• _Work instruction_:
Where does "right" occur in the listing? Copy every line that holds it.

• _Data to examine_:
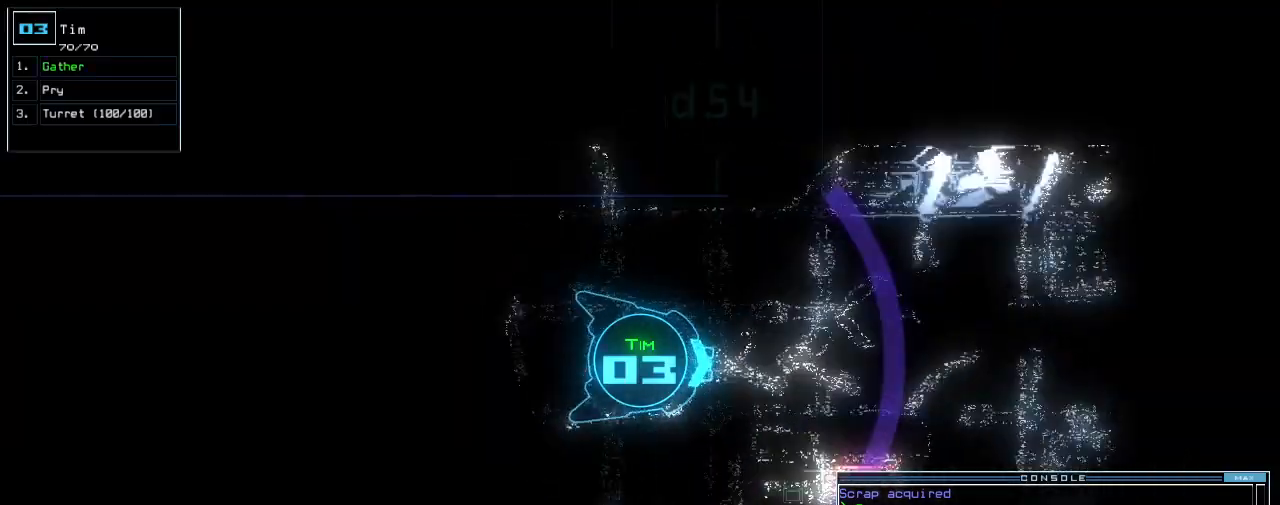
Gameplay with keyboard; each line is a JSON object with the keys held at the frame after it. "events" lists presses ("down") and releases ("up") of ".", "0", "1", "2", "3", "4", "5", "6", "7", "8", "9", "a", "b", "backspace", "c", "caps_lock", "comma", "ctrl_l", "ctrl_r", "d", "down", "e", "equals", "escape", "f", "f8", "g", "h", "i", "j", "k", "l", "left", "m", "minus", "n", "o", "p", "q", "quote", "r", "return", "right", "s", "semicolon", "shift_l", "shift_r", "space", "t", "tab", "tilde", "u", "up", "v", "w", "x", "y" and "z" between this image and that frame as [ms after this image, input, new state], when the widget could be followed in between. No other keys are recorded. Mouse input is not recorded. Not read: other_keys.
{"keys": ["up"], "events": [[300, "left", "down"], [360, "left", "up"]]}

---

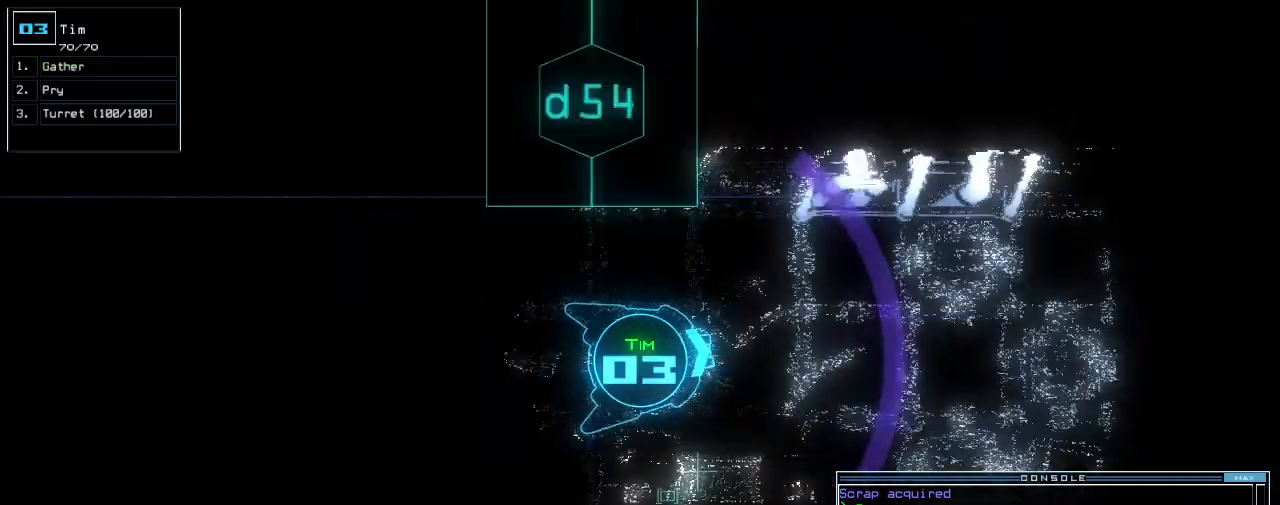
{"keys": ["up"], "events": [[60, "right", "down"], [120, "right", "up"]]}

--

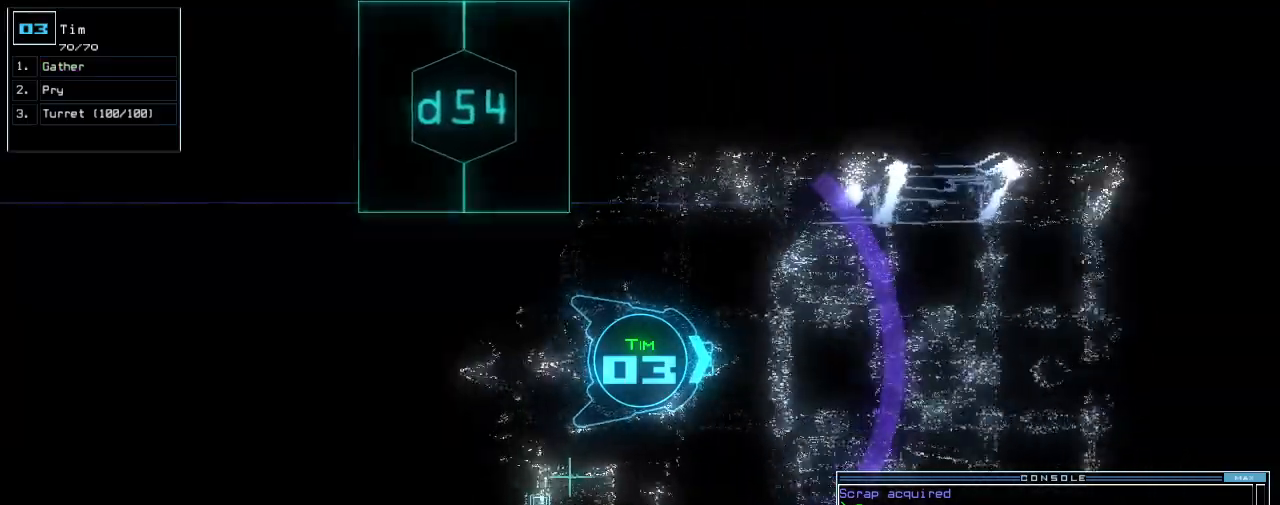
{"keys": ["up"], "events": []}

• _Finished task_:
Gameplay with keyboard; each line is a JSON object with the keys held at the frame after it. "events" lists presses ("down") and releases ("up") of ".", "0", "1", "2", "3", "4", "5", "6", "7", "8", "9", "a", "b", "backspace", "c", "caps_lock", "comma", "ctrl_l", "ctrl_r", "d", "down", "e", "equals", "escape", "f", "f8", "g", "h", "i", "j", "k", "l", "left", "m", "minus", "n", "o", "p", "q", "quote", "r", "return", "right", "s", "semicolon", "shift_l", "shift_r", "space", "t", "tab", "tilde", "u", "up", "v", "w", "x", "y" and "z" between this image and that frame as [ms after this image, input, new state], when the widget could be followed in between. No other keys are recorded. Mouse input is not recorded. Not read: other_keys.
{"keys": ["up"], "events": [[60, "right", "down"], [120, "right", "up"]]}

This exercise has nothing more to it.